Monumento ao Imigrante, Caxias do Sul
Monumento ao Imigrante, Caxias do Sul — Photo: Daniel Rossi at en.wikipedia | Public domain

National Monument to the Immigrant

Monuments and memorials in BrazilWorks about immigrationBuildings and structures in Caxias do SulNational heritage sites of Rio Grande do Sul
4 min read

A farmer, his wife, and a child in her arms stand cast in bronze at the entrance to Caxias do Sul, where the BR-116 highway brings travelers into the city. About 4.5 meters tall and weighing nearly three tons, the figures gaze outward with the particular expression of people who have arrived somewhere and decided to stay. The sculptor Antonio Caringi called his winning design Nova Patria - new homeland. It is a fitting name for a work that started out honoring one group of newcomers and ended up honoring them all.

A Sculptor of the Pampas

Antonio Caringi was born in Pelotas in 1905 and came of age studying his craft far from home. In 1928 he entered the Academy of Fine Arts in Munich, the only Brazilian then studying sculpture there, and he returned to Rio Grande do Sul with European technique and a stubbornly local imagination. They called him the sculptor of the pampas, because he kept choosing subjects rooted in the history and culture of his home state. When a community commission in Caxias held a contest for a monument to the region's Italian immigrants, Caringi entered and won. The bronze casting fell to the Abramo Eberle metalworks - the same Caxias industrial dynasty whose Art Deco buildings still stand downtown - while local craftsmen Silvio Toigo and Jose Zambon shaped the stone.

From Italian to National

The monument's meaning shifted before it was even finished. Its cornerstone was laid in 1950 by President Eurico Gaspar Dutra, and as construction proceeded, a 1953 law redefined the project: it would no longer honor only the Italians, but every ethnic group that had helped settle and build Brazil. What began as a regional tribute became a national one. President Getulio Vargas - the same leader whose earlier government had once tried to suppress immigrant culture - inaugurated the completed work on February 28, 1954. The reversal carries its own quiet irony. The state that had spent the late 1930s policing the Italian language now unveiled a bronze altar to the immigrant family.

The Crypt Beneath

Behind the bronze couple rises an obelisk worked in bas-relief, its panels telling the story in symbols: land claimed, land cultivated, civil and military forces joined under divine protection, and the date 1875 - the year Caxias was founded. Below the sculpture lies something more intimate. A crypt was built into the base, and its bronze door shows Luiz Antonio Feijo Junior welcoming the immigrants, framed by verses from the poet Cassiano Ricardo.

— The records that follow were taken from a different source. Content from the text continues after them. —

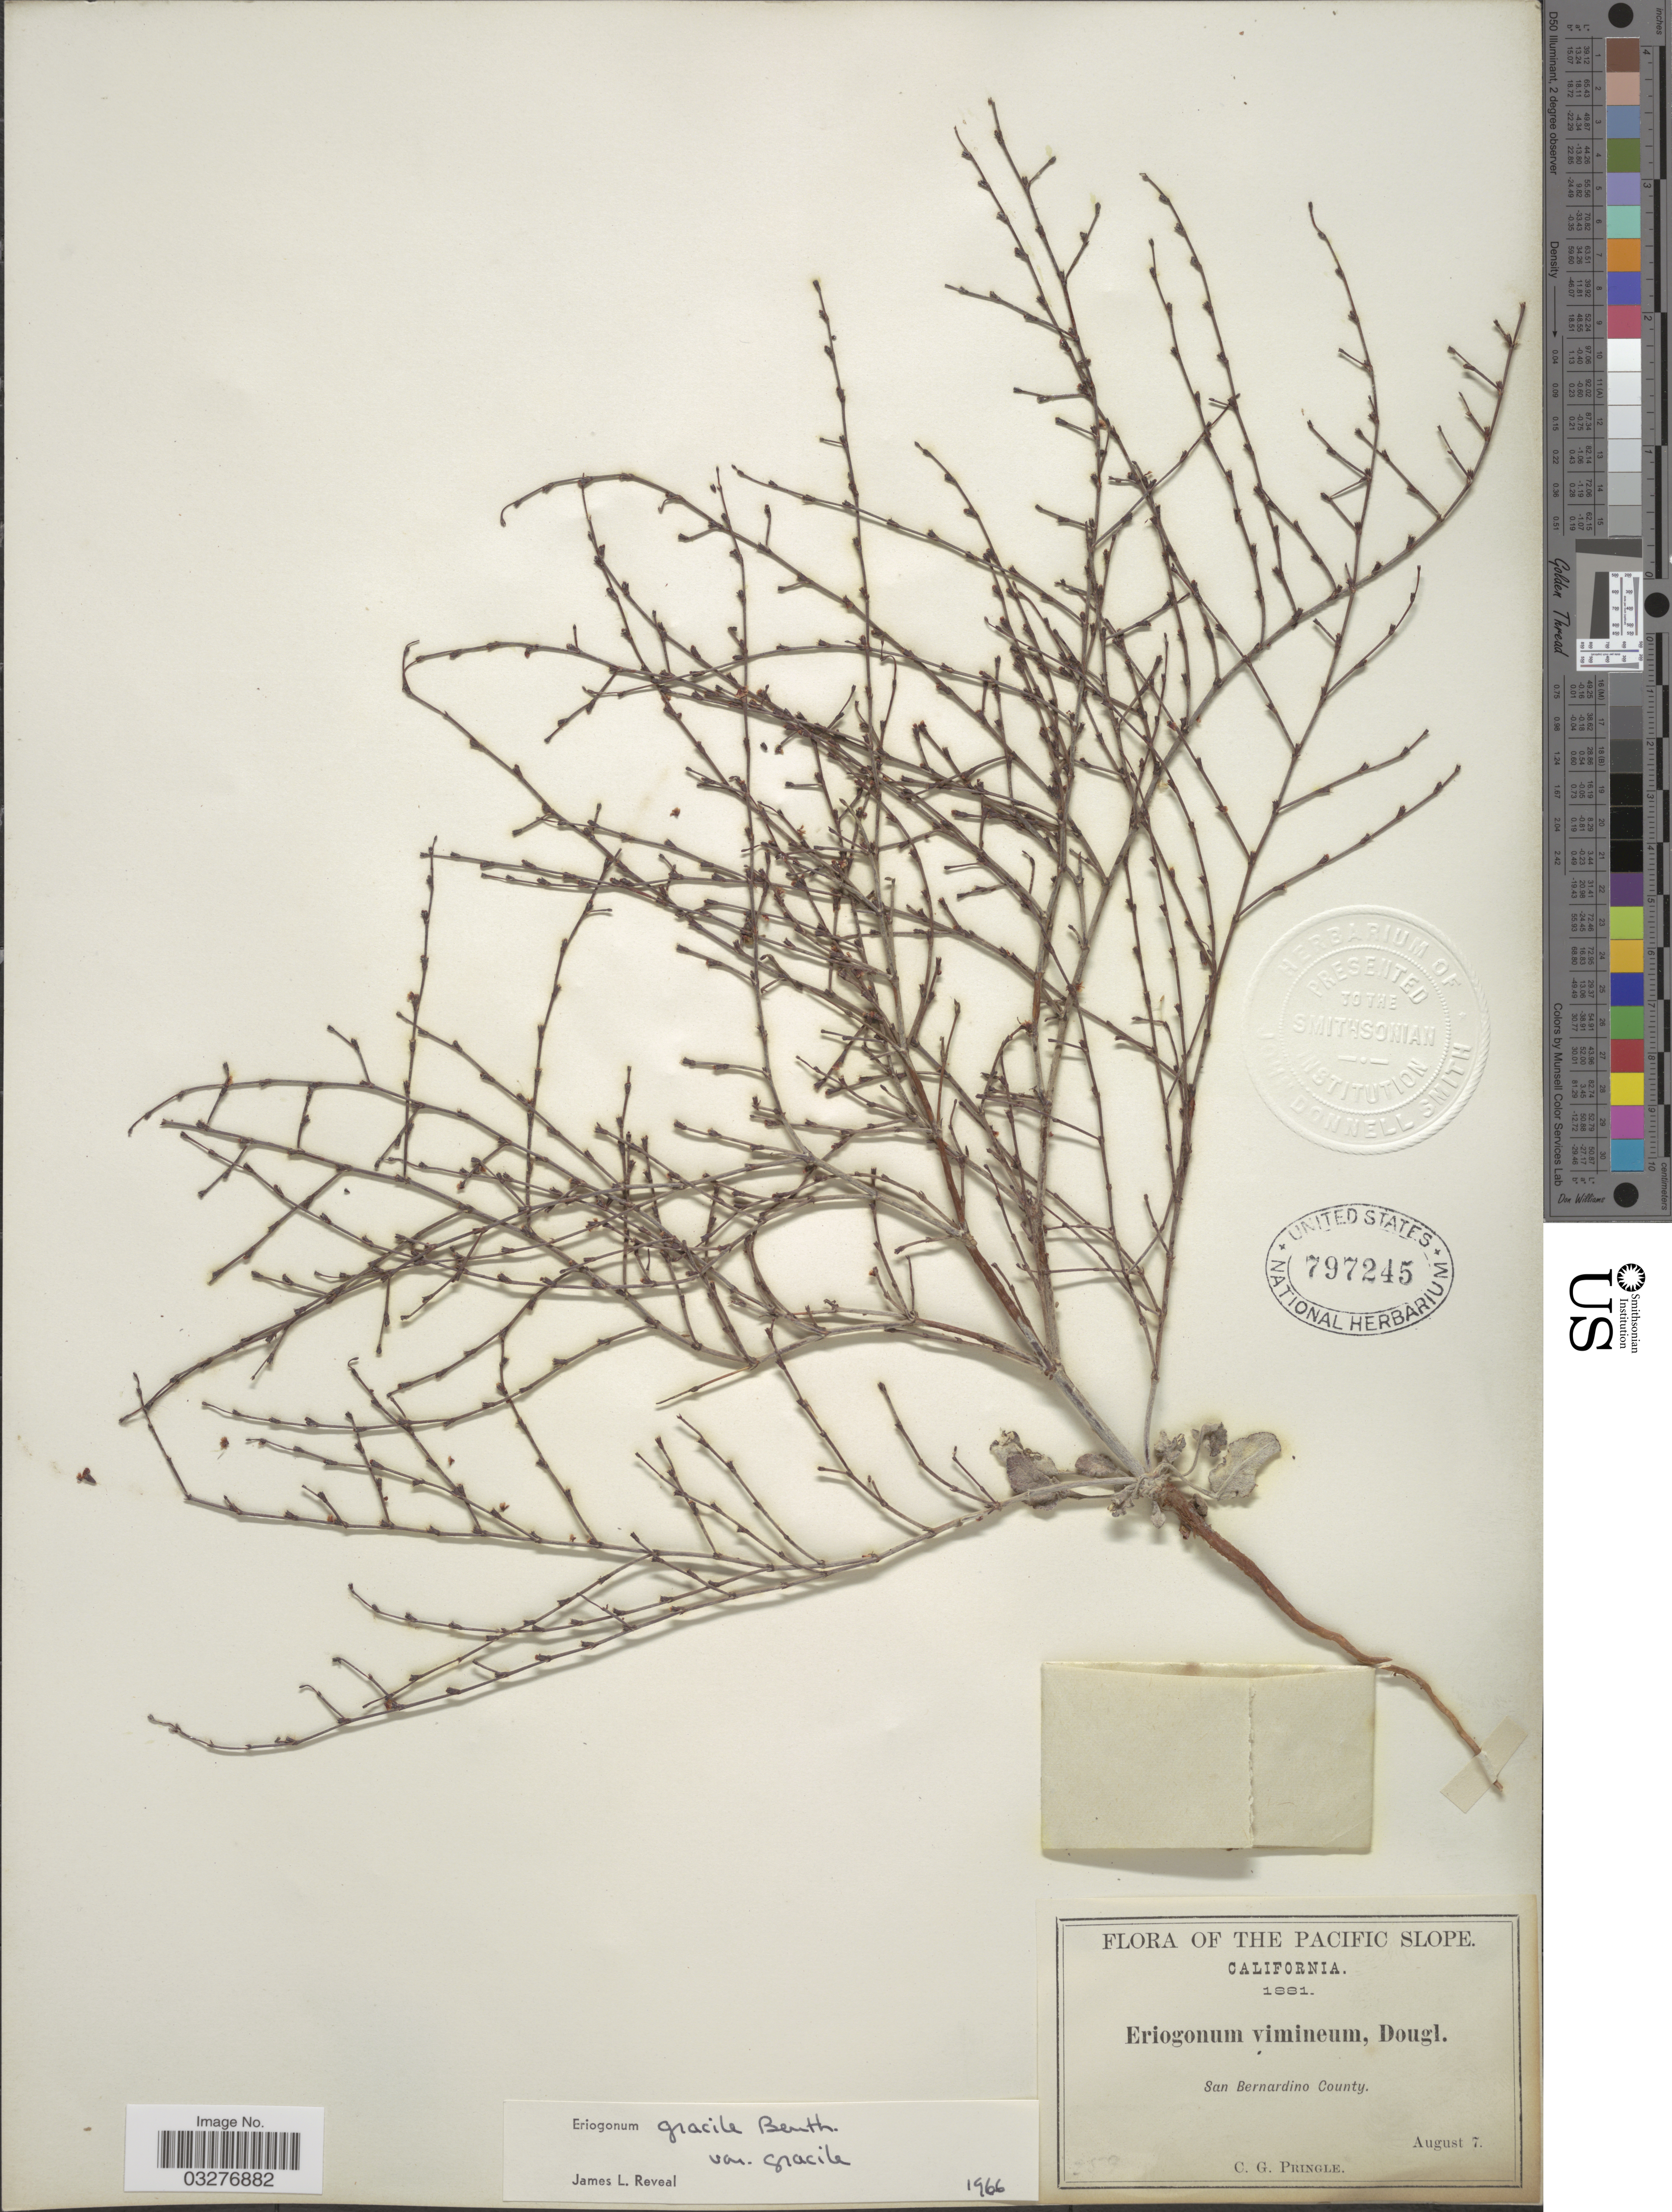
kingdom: Plantae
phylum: Tracheophyta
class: Magnoliopsida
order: Caryophyllales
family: Polygonaceae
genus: Eriogonum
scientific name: Eriogonum gracile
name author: Benth.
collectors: C. G. Pringle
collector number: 259*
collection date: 1881-08-07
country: United States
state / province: California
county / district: San Bernardino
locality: The Pacific Slope. San Bernardino County.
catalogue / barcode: US 797245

The space now houses the Immigrant Museum, so that visitors descend, quite literally, beneath the figures to reach the human stories they represent - the poverty left behind, the forest cleared, the new homeland made.

The People in the Bronze

It helps to remember who the farming couple stands for. Beginning in 1875, Italian immigrants arrived in the Serra Gaucha with little, sent to settle rugged highland forest that the government had promised to help clear and largely did not. They felled the trees, planted the vines, and built the towns more or less alone. The monument honors that labor without sentimentality: a couple, a child, a future being carried forward in someone's arms. By widening the tribute in 1953 to embrace every group that helped build Brazil, the law turned a single immigrant story into a shared one. The bronze family at the city gate is no longer only Italian, nor only of Caxias - it is a stand-in for everyone who crossed an ocean toward an uncertain home and stayed to make it theirs.

From the Air

The monument stands at roughly 29.17 degrees south, 51.16 degrees west, at the northern entrance to Caxias do Sul along the BR-116 highway, at about 800 meters elevation. From the air it reads as a tall pale obelisk and plaza set beside the highway corridor, best picked out at lower altitudes. The nearest airport is Hugo Cantergiani Regional Airport at Caxias do Sul (ICAO: SBCX, IATA: CXJ); Salgado Filho International at Porto Alegre (ICAO: SBPA, IATA: POA) lies about 89 km south. Expect highland fog on cool mornings; clear afternoons offer the best view of the city gateway.